I answer that Some things there are which act, not from any previous judgment, but, as it were, moved and made to act by others; just as the arrow is directed to the target by the archer. Others act from some kind of judgment; but not from free-will, such as irrational animals; for the sheep flies from the wolf by a kind of judgment whereby it esteems it to be hurtful to itself: such a judgment is not a free one, but implanted by nature. Only an agent endowed with an intellect can act with a judgment which is free, in so far as it apprehends the common note of goodness; from which it can judge this or the other thing to be good. Consequently, wherever there is intellect, there is free-will. It is therefore manifest that just as there is intellect, so is there free-will in the angels, and in a higher degree of perfection than in man.
Reply to Objection: 1. The Philosopher is speaking of choice, as it is in man. As a man's estimate in speculative matters differs from an angel's in this, that the one needs not to inquire, while the other does so need; so is it in practical matters. Hence there is choice in the angels, yet not with the inquisitive deliberation of counsel, but by the sudden acceptance of truth.
2. As was observed already (Article ), knowledge is effected by the presence of the known within the knower. Now it is a mark of imperfection in anything not to have within it what it should naturally have. Consequently an angel would not be perfect in his nature, if his intellect were not determined to every truth which he can know naturally. But the act of the appetitive faculty comes of this, that the affection is directed to something outside. Yet the perfection of a thing does not come from everything to which it is inclined, but only from something which is higher than it. Therefore it does not argue imperfection in an angel if his will be not determined with regard to things beneath him; but it would argue imperfection in him, with he to be indeterminate to what is above him.
3. Free-will exists in a nobler manner in the higher angels than it does in the lower, as also does the judgment of the intellect. Yet it is true that liberty, in so far as the removal of compulsion is considered, is not susceptible of greater and less degree; because privations and negations are not lessened nor increased directly of themselves; but only by their cause, or through the addition of some qualification.
Objection: 1. It would seem that there is an irascible and a concupiscible appetite in the angels. For Dionysius says (Div. Nom. iv) that in the demons there is "unreasonable fury and wild concupiscence." But demons are of the same nature as angels; for sin has not altered their nature. Therefore there is an irascible and a concupiscible appetite in the angels.
2. Further, love and joy are in the concupiscible; while anger, hope, and fear are in the irascible appetite. But in the Sacred Scriptures these things are attributed both to the good and to the wicked angels. Therefore there is an irascible and a concupiscible appetite in the angels.
3. Further, some virtues are said to reside in the irascible appetite and some in the concupiscible: thus charity and temperance appear to be in the concupiscible, while hope and fortitude are in the irascible. But these virtues are in the angels. Therefore there is both a concupiscible and an irascible appetite in the angels.

#### Provided material:
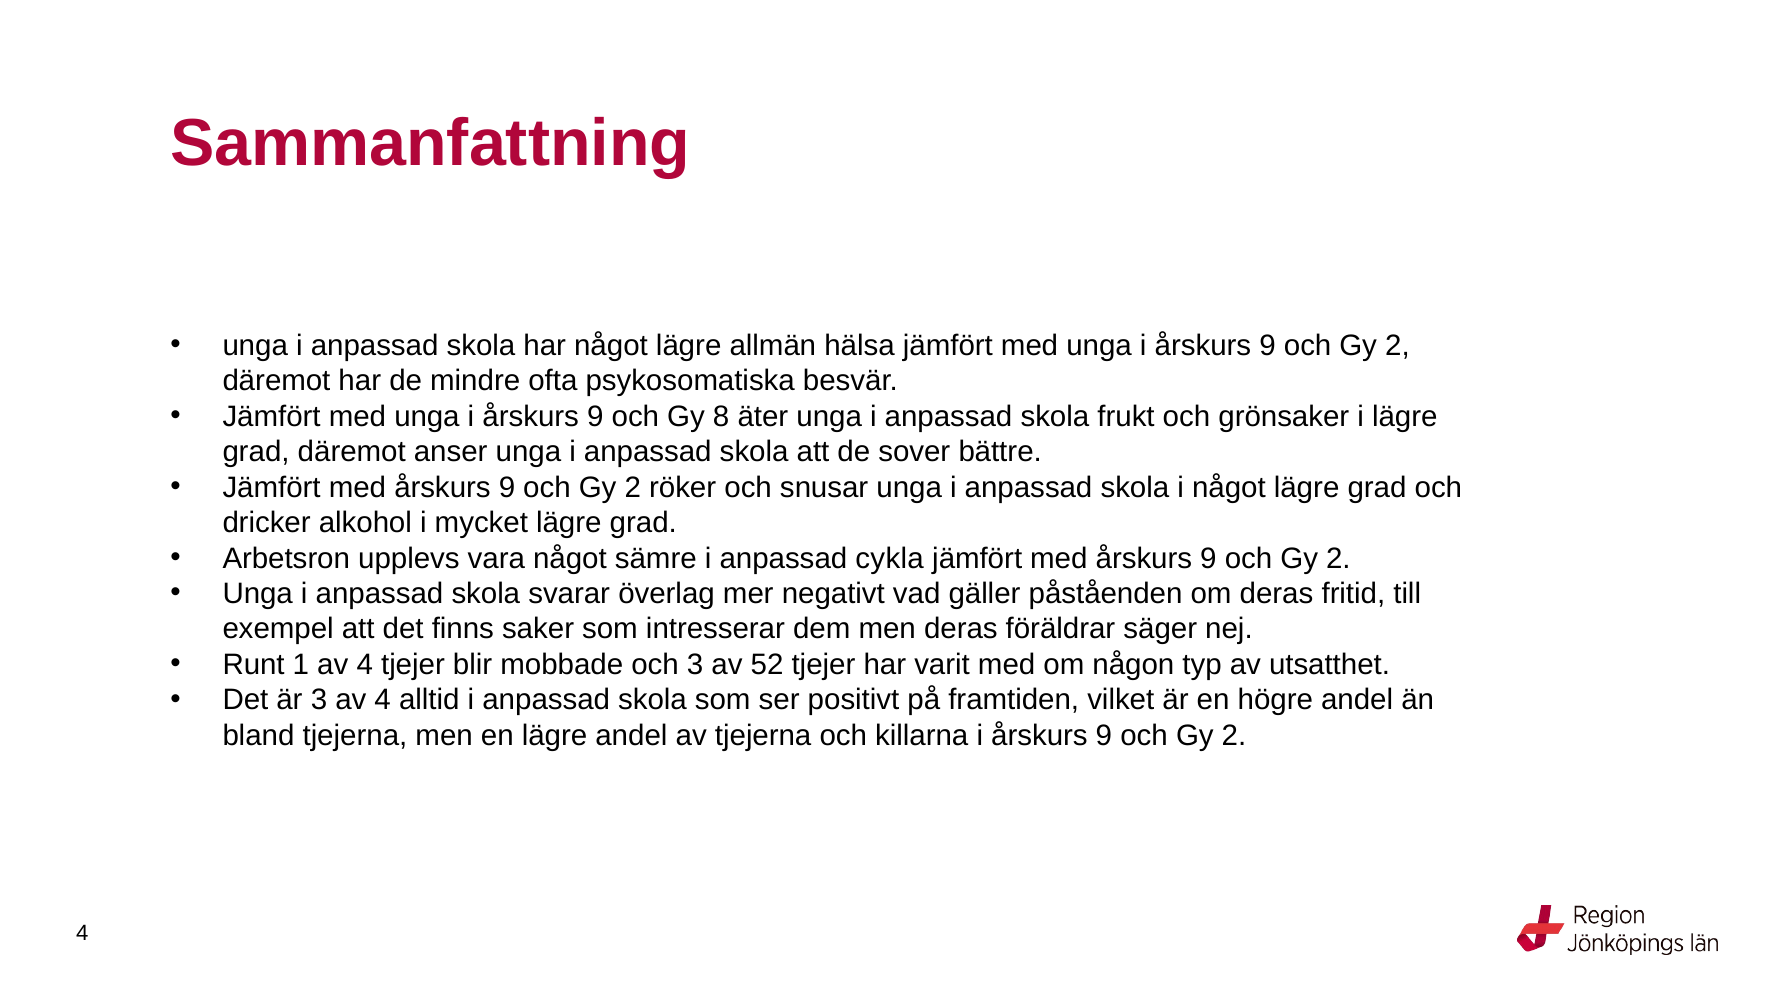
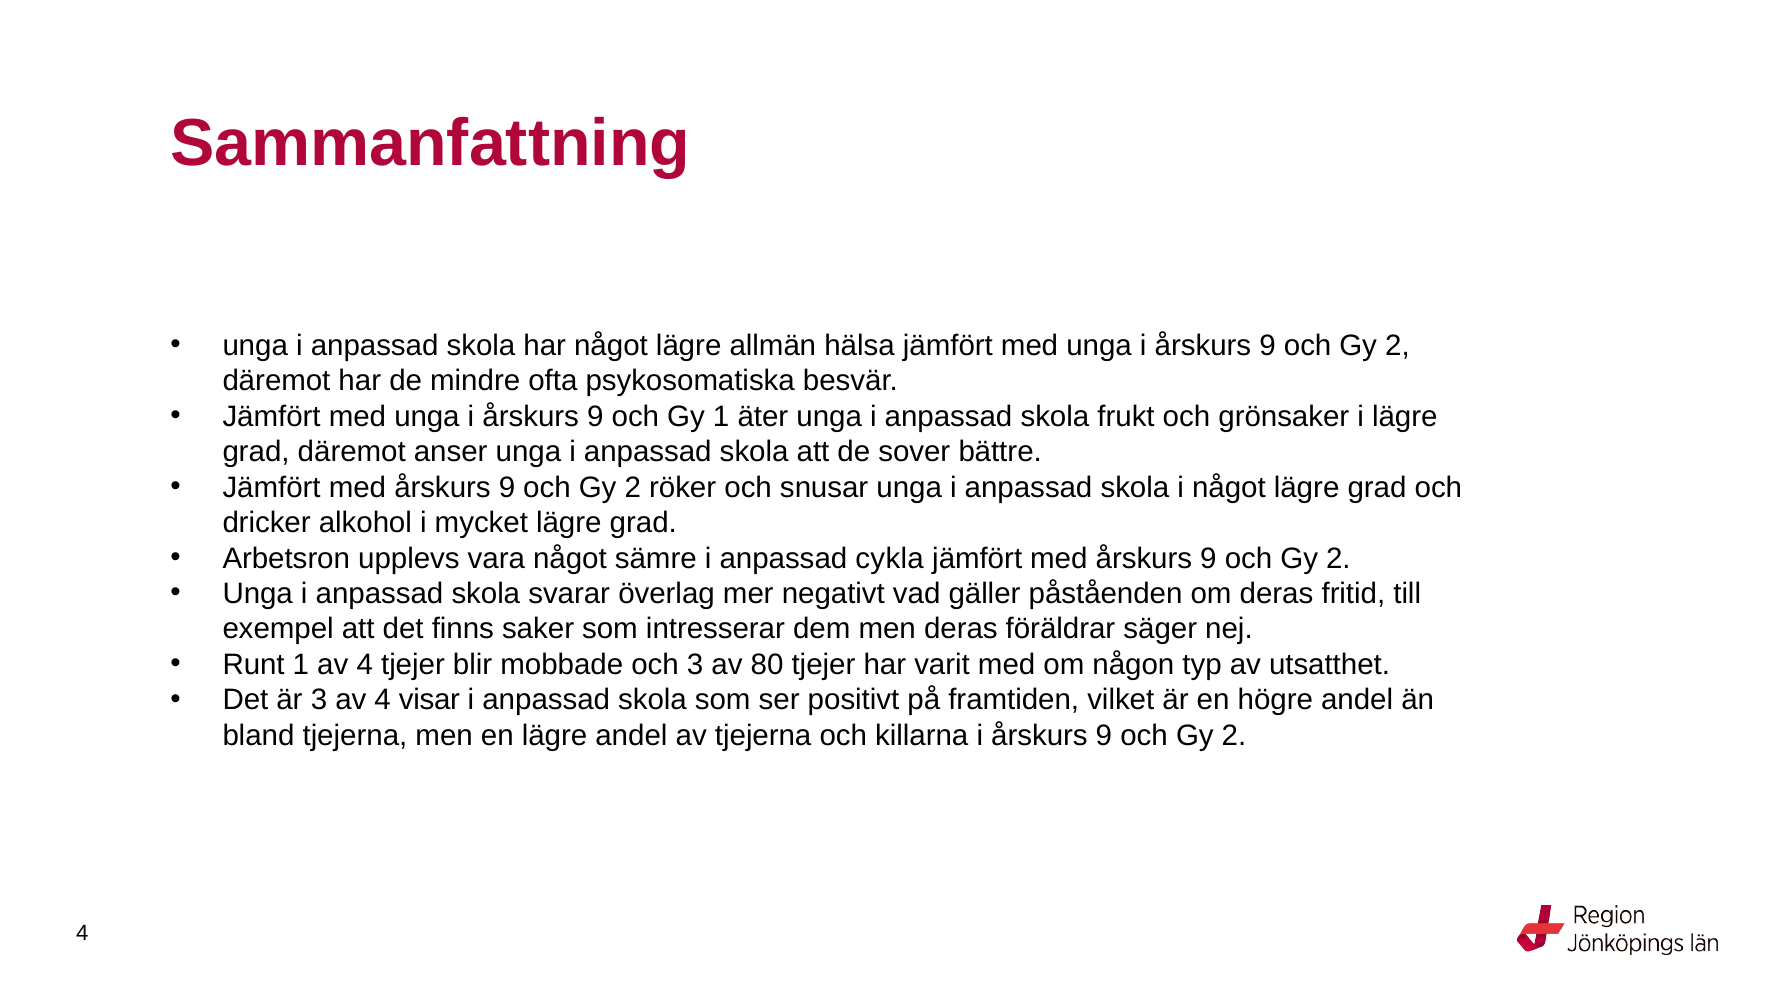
Gy 8: 8 -> 1
52: 52 -> 80
alltid: alltid -> visar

#### Your goal:
Resume the text on free will and appetite in angels from the point where it stops. The material plays no part here.

#### Written reply:
On the contrary The Philosopher says (De Anima iii, text. 42) that the irascible and concupiscible are in the sensitive part, which does not exist in angels. Consequently there is no irascible or concupiscible appetite in the angels.
I answer that The intellective appetite is not divided into irascible and concupiscible; only the sensitive appetite is so divided. The reason of this is because, since the faculties are distinguished from one another not according to the material but only by the formal distinction of objects, if to any faculty there respond an object according to some common idea, there will be no distinction of faculties according to the diversity of the particular things contained under that common idea. Just as if the proper object of the power of sight be color as such, then there are not several powers of sight distinguished according to the difference of black and white: whereas if the proper object of any faculty were white, as white, then the faculty of seeing white would be distinguished from the faculty of seeing black.
Now it is quite evident from what has been said (Article ; Question , Article ), that the object of the intellective appetite, otherwise known as the will, is good according to the common aspect of goodness; nor can there be any appetite except of what is good. Hence, in the intellective part, the appetite is not divided according to the distinction of some particular good things, as the sensitive appetite is divided, which does not crave for what is good according to its common aspect, but for some particular good object. Accordingly, since there exists in the angels only an intellective appetite, their appetite is not distinguished into irascible and concupiscible, but remains undivided; and it is called the will.
Reply to Objection: 1. Fury and concupiscence are metaphorically said to be in the demons, as anger is sometimes attributed to God;---on account of the resemblance in the effect.
2. Love and joy, in so far as they are passions, are in the concupiscible appetite, but in so far as they express a simple act of the will, they are in the intellective part: in this sense to love is to wish well to anyone; and to be glad is for the will to repose in some good possessed. Universally speaking, none of these things is said of the angels, as by way of passions; as Augustine says (De Civ. Dei ix).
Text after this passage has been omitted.